_What you will do_
Can you rewrite every line of the material below as a numbered list, skipping any blank lines?

_Task inputs_
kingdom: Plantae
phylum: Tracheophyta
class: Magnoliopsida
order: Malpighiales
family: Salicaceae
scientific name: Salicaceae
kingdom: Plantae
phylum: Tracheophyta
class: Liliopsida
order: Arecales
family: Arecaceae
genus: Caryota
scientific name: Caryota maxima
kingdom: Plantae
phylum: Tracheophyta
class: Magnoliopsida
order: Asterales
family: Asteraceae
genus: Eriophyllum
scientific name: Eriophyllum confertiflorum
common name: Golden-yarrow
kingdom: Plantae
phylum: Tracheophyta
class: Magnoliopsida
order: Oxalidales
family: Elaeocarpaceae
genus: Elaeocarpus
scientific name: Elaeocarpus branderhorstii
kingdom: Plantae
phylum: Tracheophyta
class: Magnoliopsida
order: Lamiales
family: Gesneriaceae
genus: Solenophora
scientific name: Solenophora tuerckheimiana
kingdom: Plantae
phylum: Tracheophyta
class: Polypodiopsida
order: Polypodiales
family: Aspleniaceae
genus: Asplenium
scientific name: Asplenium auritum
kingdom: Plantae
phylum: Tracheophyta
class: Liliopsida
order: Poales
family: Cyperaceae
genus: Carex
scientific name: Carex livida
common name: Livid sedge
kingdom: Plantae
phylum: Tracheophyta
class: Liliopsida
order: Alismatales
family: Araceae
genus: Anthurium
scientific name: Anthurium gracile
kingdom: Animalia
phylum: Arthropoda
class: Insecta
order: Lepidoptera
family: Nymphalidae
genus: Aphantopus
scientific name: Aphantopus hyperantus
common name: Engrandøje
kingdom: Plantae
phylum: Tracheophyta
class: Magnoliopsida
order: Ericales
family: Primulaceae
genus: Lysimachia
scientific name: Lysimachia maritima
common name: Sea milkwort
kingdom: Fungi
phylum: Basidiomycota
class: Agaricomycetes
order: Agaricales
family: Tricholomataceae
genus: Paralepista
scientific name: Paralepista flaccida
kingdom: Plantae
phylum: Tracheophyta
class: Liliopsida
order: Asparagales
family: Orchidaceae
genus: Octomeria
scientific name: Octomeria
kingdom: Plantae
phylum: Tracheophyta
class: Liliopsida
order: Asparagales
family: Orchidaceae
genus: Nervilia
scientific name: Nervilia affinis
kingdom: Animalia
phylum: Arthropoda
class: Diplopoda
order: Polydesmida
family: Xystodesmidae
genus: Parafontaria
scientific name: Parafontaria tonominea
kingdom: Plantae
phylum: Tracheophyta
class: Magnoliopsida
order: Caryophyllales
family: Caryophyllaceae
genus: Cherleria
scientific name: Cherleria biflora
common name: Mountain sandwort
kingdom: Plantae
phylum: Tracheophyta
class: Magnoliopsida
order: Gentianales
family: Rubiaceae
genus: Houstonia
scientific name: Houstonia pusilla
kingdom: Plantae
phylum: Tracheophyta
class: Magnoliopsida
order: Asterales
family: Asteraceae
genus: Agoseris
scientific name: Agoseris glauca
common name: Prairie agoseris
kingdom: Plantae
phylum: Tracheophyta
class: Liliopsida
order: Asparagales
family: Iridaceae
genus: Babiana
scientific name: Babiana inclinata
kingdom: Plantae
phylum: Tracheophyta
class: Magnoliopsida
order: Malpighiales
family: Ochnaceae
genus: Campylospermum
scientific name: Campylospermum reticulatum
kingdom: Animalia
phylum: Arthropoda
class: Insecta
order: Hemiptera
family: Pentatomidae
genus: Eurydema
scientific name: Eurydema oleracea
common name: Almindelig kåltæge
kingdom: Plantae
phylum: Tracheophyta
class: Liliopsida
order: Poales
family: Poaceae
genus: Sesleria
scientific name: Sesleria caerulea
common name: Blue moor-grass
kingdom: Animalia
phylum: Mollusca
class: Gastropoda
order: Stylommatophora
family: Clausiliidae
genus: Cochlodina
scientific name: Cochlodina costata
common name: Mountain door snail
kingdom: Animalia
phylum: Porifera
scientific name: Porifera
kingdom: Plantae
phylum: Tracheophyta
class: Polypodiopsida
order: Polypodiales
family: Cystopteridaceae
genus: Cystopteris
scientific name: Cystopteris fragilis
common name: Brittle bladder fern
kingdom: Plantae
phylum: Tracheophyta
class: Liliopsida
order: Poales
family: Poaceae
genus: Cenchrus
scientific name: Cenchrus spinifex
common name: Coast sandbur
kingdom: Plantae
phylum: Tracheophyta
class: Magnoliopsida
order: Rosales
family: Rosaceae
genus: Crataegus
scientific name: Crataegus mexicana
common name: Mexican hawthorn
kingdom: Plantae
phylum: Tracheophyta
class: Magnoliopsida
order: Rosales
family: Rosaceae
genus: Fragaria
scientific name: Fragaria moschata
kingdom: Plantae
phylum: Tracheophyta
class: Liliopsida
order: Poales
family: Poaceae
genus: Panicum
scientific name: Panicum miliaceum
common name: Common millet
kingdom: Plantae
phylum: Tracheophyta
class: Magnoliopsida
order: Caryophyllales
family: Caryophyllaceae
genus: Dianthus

_Expected output_
1. kingdom: Plantae
2. phylum: Tracheophyta
3. class: Magnoliopsida
4. order: Malpighiales
5. family: Salicaceae
6. scientific name: Salicaceae
7. kingdom: Plantae
8. phylum: Tracheophyta
9. class: Liliopsida
10. order: Arecales
11. family: Arecaceae
12. genus: Caryota
13. scientific name: Caryota maxima
14. kingdom: Plantae
15. phylum: Tracheophyta
16. class: Magnoliopsida
17. order: Asterales
18. family: Asteraceae
19. genus: Eriophyllum
20. scientific name: Eriophyllum confertiflorum
21. common name: Golden-yarrow
22. kingdom: Plantae
23. phylum: Tracheophyta
24. class: Magnoliopsida
25. order: Oxalidales
26. family: Elaeocarpaceae
27. genus: Elaeocarpus
28. scientific name: Elaeocarpus branderhorstii
29. kingdom: Plantae
30. phylum: Tracheophyta
31. class: Magnoliopsida
32. order: Lamiales
33. family: Gesneriaceae
34. genus: Solenophora
35. scientific name: Solenophora tuerckheimiana
36. kingdom: Plantae
37. phylum: Tracheophyta
38. class: Polypodiopsida
39. order: Polypodiales
40. family: Aspleniaceae
41. genus: Asplenium
42. scientific name: Asplenium auritum
43. kingdom: Plantae
44. phylum: Tracheophyta
45. class: Liliopsida
46. order: Poales
47. family: Cyperaceae
48. genus: Carex
49. scientific name: Carex livida
50. common name: Livid sedge
51. kingdom: Plantae
52. phylum: Tracheophyta
53. class: Liliopsida
54. order: Alismatales
55. family: Araceae
56. genus: Anthurium
57. scientific name: Anthurium gracile
58. kingdom: Animalia
59. phylum: Arthropoda
60. class: Insecta
61. order: Lepidoptera
62. family: Nymphalidae
63. genus: Aphantopus
64. scientific name: Aphantopus hyperantus
65. common name: Engrandøje
66. kingdom: Plantae
67. phylum: Tracheophyta
68. class: Magnoliopsida
69. order: Ericales
70. family: Primulaceae
71. genus: Lysimachia
72. scientific name: Lysimachia maritima
73. common name: Sea milkwort
74. kingdom: Fungi
75. phylum: Basidiomycota
76. class: Agaricomycetes
77. order: Agaricales
78. family: Tricholomataceae
79. genus: Paralepista
80. scientific name: Paralepista flaccida
81. kingdom: Plantae
82. phylum: Tracheophyta
83. class: Liliopsida
84. order: Asparagales
85. family: Orchidaceae
86. genus: Octomeria
87. scientific name: Octomeria
88. kingdom: Plantae
89. phylum: Tracheophyta
90. class: Liliopsida
91. order: Asparagales
92. family: Orchidaceae
93. genus: Nervilia
94. scientific name: Nervilia affinis
95. kingdom: Animalia
96. phylum: Arthropoda
97. class: Diplopoda
98. order: Polydesmida
99. family: Xystodesmidae
100. genus: Parafontaria
101. scientific name: Parafontaria tonominea
102. kingdom: Plantae
103. phylum: Tracheophyta
104. class: Magnoliopsida
105. order: Caryophyllales
106. family: Caryophyllaceae
107. genus: Cherleria
108. scientific name: Cherleria biflora
109. common name: Mountain sandwort
110. kingdom: Plantae
111. phylum: Tracheophyta
112. class: Magnoliopsida
113. order: Gentianales
114. family: Rubiaceae
115. genus: Houstonia
116. scientific name: Houstonia pusilla
117. kingdom: Plantae
118. phylum: Tracheophyta
119. class: Magnoliopsida
120. order: Asterales
121. family: Asteraceae
122. genus: Agoseris
123. scientific name: Agoseris glauca
124. common name: Prairie agoseris
125. kingdom: Plantae
126. phylum: Tracheophyta
127. class: Liliopsida
128. order: Asparagales
129. family: Iridaceae
130. genus: Babiana
131. scientific name: Babiana inclinata
132. kingdom: Plantae
133. phylum: Tracheophyta
134. class: Magnoliopsida
135. order: Malpighiales
136. family: Ochnaceae
137. genus: Campylospermum
138. scientific name: Campylospermum reticulatum
139. kingdom: Animalia
140. phylum: Arthropoda
141. class: Insecta
142. order: Hemiptera
143. family: Pentatomidae
144. genus: Eurydema
145. scientific name: Eurydema oleracea
146. common name: Almindelig kåltæge
147. kingdom: Plantae
148. phylum: Tracheophyta
149. class: Liliopsida
150. order: Poales
151. family: Poaceae
152. genus: Sesleria
153. scientific name: Sesleria caerulea
154. common name: Blue moor-grass
155. kingdom: Animalia
156. phylum: Mollusca
157. class: Gastropoda
158. order: Stylommatophora
159. family: Clausiliidae
160. genus: Cochlodina
161. scientific name: Cochlodina costata
162. common name: Mountain door snail
163. kingdom: Animalia
164. phylum: Porifera
165. scientific name: Porifera
166. kingdom: Plantae
167. phylum: Tracheophyta
168. class: Polypodiopsida
169. order: Polypodiales
170. family: Cystopteridaceae
171. genus: Cystopteris
172. scientific name: Cystopteris fragilis
173. common name: Brittle bladder fern
174. kingdom: Plantae
175. phylum: Tracheophyta
176. class: Liliopsida
177. order: Poales
178. family: Poaceae
179. genus: Cenchrus
180. scientific name: Cenchrus spinifex
181. common name: Coast sandbur
182. kingdom: Plantae
183. phylum: Tracheophyta
184. class: Magnoliopsida
185. order: Rosales
186. family: Rosaceae
187. genus: Crataegus
188. scientific name: Crataegus mexicana
189. common name: Mexican hawthorn
190. kingdom: Plantae
191. phylum: Tracheophyta
192. class: Magnoliopsida
193. order: Rosales
194. family: Rosaceae
195. genus: Fragaria
196. scientific name: Fragaria moschata
197. kingdom: Plantae
198. phylum: Tracheophyta
199. class: Liliopsida
200. order: Poales
201. family: Poaceae
202. genus: Panicum
203. scientific name: Panicum miliaceum
204. common name: Common millet
205. kingdom: Plantae
206. phylum: Tracheophyta
207. class: Magnoliopsida
208. order: Caryophyllales
209. family: Caryophyllaceae
210. genus: Dianthus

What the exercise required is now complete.